[[ Document extract, beginning ]]

Kelly benched Kaepernick to see if Gabbert could provide spark

Kelly benched Kaepernick to see if Gabbert could provide spark

CHICAGO – The 49ers on Sunday had the second-worst passing day in the 71-season history of the organization.

Coach Chip Kelly made the move at the beginning of the fourth quarter to bench quarterback Colin Kaepernick in favor of Blaine Gabbert as the 49ers sunk to new depths with a 26-6 loss to the Chicago Bears on a cold, snowy day at Soldier Field.

Kelly said he made the move because it was clear to him that Kaepernick was not coping well with the inclement conditions. Kaepernick completed just one of five passing attempts for 4 yards through three quarters. He was sacked five times for minus-25 yards.

Kelly was asked afterward if Kaepernick would regain his starting job for next week’s game against the New York Jets.

“We haven’t had any discussions about anything,” Kelly said. “It was just my decision to make a move to see if we could get a spark and see where we were.

“At that point in the game, we’re down a couple of scores (18 points) and, obviously, we have to throw it a ton. So we just wanted to see if we could get a spark for our team. There were no permanent decisions or anything like that.”

Gabbert did not have much more success in his one quarter of action. He completed four of 10 attempts for 35 yards. He was sacked in the end zone late in the fourth quarter for a safety.

“Yeah, I was surprised,” Kaepernick said of his benching. “It wasn’t something I expected. I’m always prepared and ready to do everything I can to help this team win.

“It’s not about my feelings. It’s about being able to help this team win. This coaching staff didn’t feel like I was, you know, out there being able to help this team win, so they made a change -- whether I agreed with that or not.”

The 49ers stuck with the running game for most of the game. Running back Carlos Hyde gained 92 yards on 20 rushing attempts, while Kaepernick rushed six times for 20 yards.

Kelly took the conservative approach in conditions that were snowy, wet and near freezing. There was no wind. Kelly was asked afterward if he might have been too cautious with Kaepernick.

“No, I was just watching how the ball was coming off his hands and what our chances were of completing it,” he said. “Maybe I was too cautious, but it didn’t look like we were doing much in the passing game.”

Kelly pointed out that the weather did not appear to have much of a negative impact on Bears quarterback Matt Barkley, who completed 11 of 18 passes for 192 yards.

[[ Document extract, end ]]

Your tasks:
[1] Reproduce the passage from the article about the 49ers' loss to the Bears, starting at "The 49ers stuck" and ending at "for 192 yards.".
[2] According to the article about the 49ers' loss to the Bears, how many rushing yards did Carlos Hyde gain, and on how many attempts?
[3] Using the article about the 49ers' loss to the Bears, explain why Chip Kelly replaced Colin Kaepernick with Blaine Gabbert at the start of the fourth quarter.

[[ Excerpted data, beginning ]]

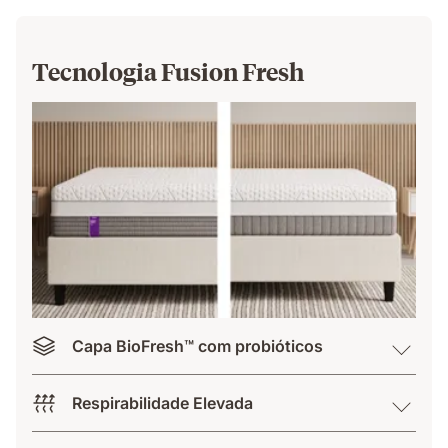
Tecnologia Fusion Fresh
Capa BioFresh™ com probióticos
Respirabilidade Elevada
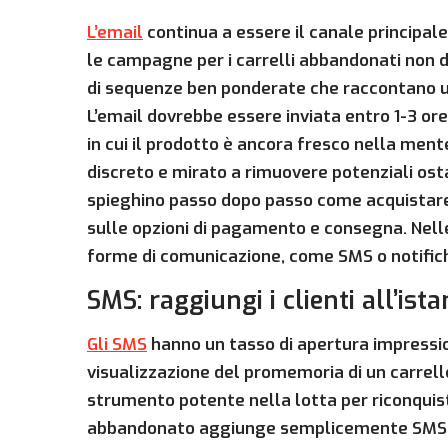
L’email
continua a essere il canale principale
le campagne per i carrelli abbandonati non d
di sequenze ben ponderate che raccontano un
L’email dovrebbe essere inviata entro 1-3 or
in cui il prodotto è ancora fresco nella men
discreto e mirato a rimuovere potenziali ostac
spieghino passo dopo passo come acquistare, 
sulle opzioni di pagamento e consegna. Nelle 
forme di comunicazione, come SMS o notific
SMS: raggiungi i clienti all’ista
Gli SMS
hanno un tasso di apertura impressio
visualizzazione del promemoria di un carrel
strumento potente nella lotta per riconquista
abbandonato aggiunge semplicemente SMS al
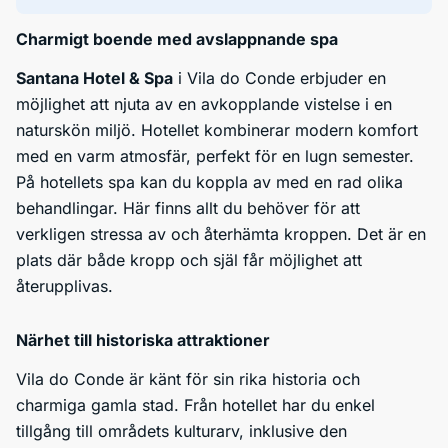
Charmigt boende med avslappnande spa
Santana Hotel & Spa
i Vila do Conde erbjuder en
möjlighet att njuta av en avkopplande vistelse i en
naturskön miljö. Hotellet kombinerar modern komfort
med en varm atmosfär, perfekt för en lugn semester.
På hotellets spa kan du koppla av med en rad olika
behandlingar. Här finns allt du behöver för att
verkligen stressa av och återhämta kroppen. Det är en
plats där både kropp och själ får möjlighet att
återupplivas.
Närhet till historiska attraktioner
Vila do Conde är känt för sin rika historia och
charmiga gamla stad. Från hotellet har du enkel
tillgång till områdets kulturarv, inklusive den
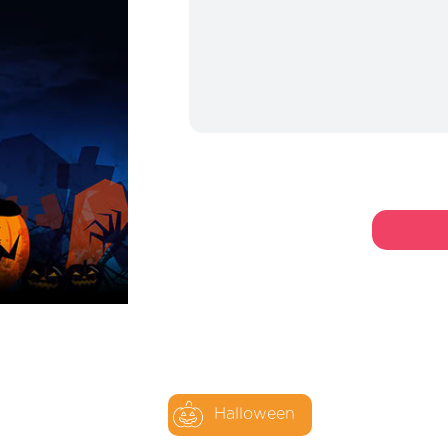
Halloween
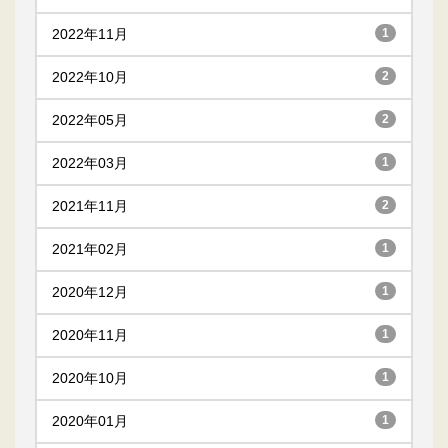
2022年11月
1
2022年10月
2
2022年05月
2
2022年03月
1
2021年11月
2
2021年02月
1
2020年12月
1
2020年11月
1
2020年10月
1
2020年01月
1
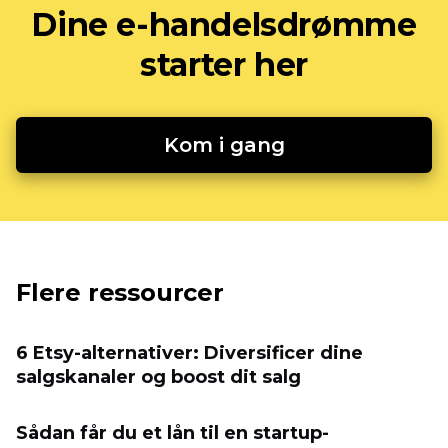
Dine e-handelsdrømme
starter her
Kom i gang
Flere ressourcer
6 Etsy-alternativer: Diversificer dine
salgskanaler og boost dit salg
Sådan får du et lån til en startup-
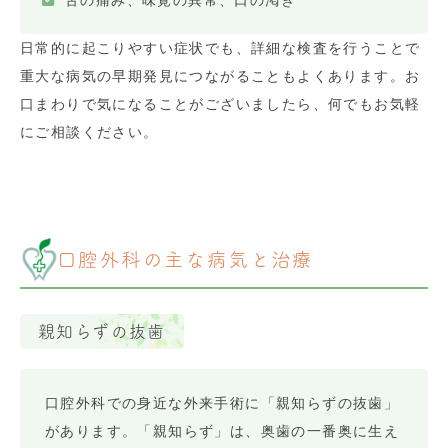
舌の痛み、味覚の異常、口の渇き
日常的に起こりやすい症状でも、詳細な検査を行うことで
重大な病気の早期発見につながることもよくあります。お
口まわりで気になることがございましたら、何でもお気軽
にご相談ください。
口腔外科の主な病気と治療
親知らずの抜歯
口腔外科での身近な外来手術に「親知らずの抜歯」
があります。「親知らず」は、奥歯の一番奥に生え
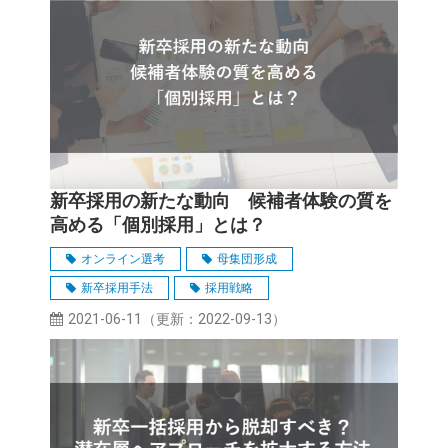
新卒採用の新たな動向 候補者体験の質を
高める「個別採用」とは？
オンライン選考
母集団形成
新卒採用手法
採用戦略
採用マーケティング
2021-06-11
（更新：
2022-09-13
）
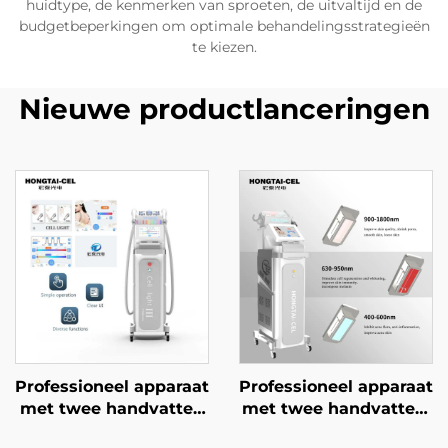
huidtype, de kenmerken van sproeten, de uitvaltijd en de
budgetbeperkingen om optimale behandelingsstrategieën
te kiezen.
Nieuwe productlanceringen
Professioneel apparaat
Professioneel apparaat
met twee handvatten
met twee handvatten,
voor IPL- en NIR-
2-in-1 NIR- en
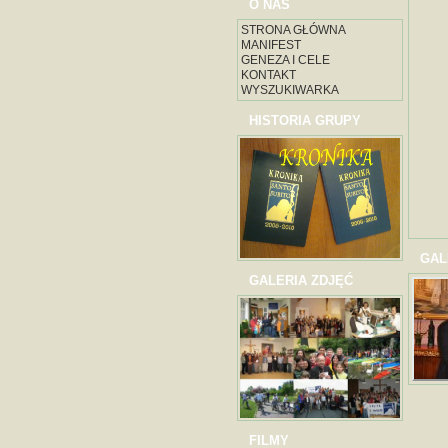
O NAS
STRONA GŁÓWNA
MANIFEST
GENEZA I CELE
KONTAKT
WYSZUKIWARKA
HISTORIA GRUPY
GAL
GALERIA ZDJĘĆ
FILMY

[[ Excerpted data, end ]]

Responses for each task:
[1]
The 49ers stuck with the running game for most of the game. Running back Carlos Hyde gained 92 yards on 20 rushing attempts, while Kaepernick rushed six times for 20 yards.

Kelly took the conservative approach in conditions that were snowy, wet and near freezing. There was no wind. Kelly was asked afterward if he might have been too cautious with Kaepernick.

“No, I was just watching how the ball was coming off his hands and what our chances were of completing it,” he said. “Maybe I was too cautious, but it didn’t look like we were doing much in the passing game.”

Kelly pointed out that the weather did not appear to have much of a negative impact on Bears quarterback Matt Barkley, who completed 11 of 18 passes for 192 yards.

[2] Carlos Hyde gained 92 yards on 20 rushing attempts.

[3] Kelly said it was clear to him that Kaepernick was not coping well with the inclement conditions. With the 49ers down 18 points and needing to throw a lot, he wanted to see whether the change could give the team a spark.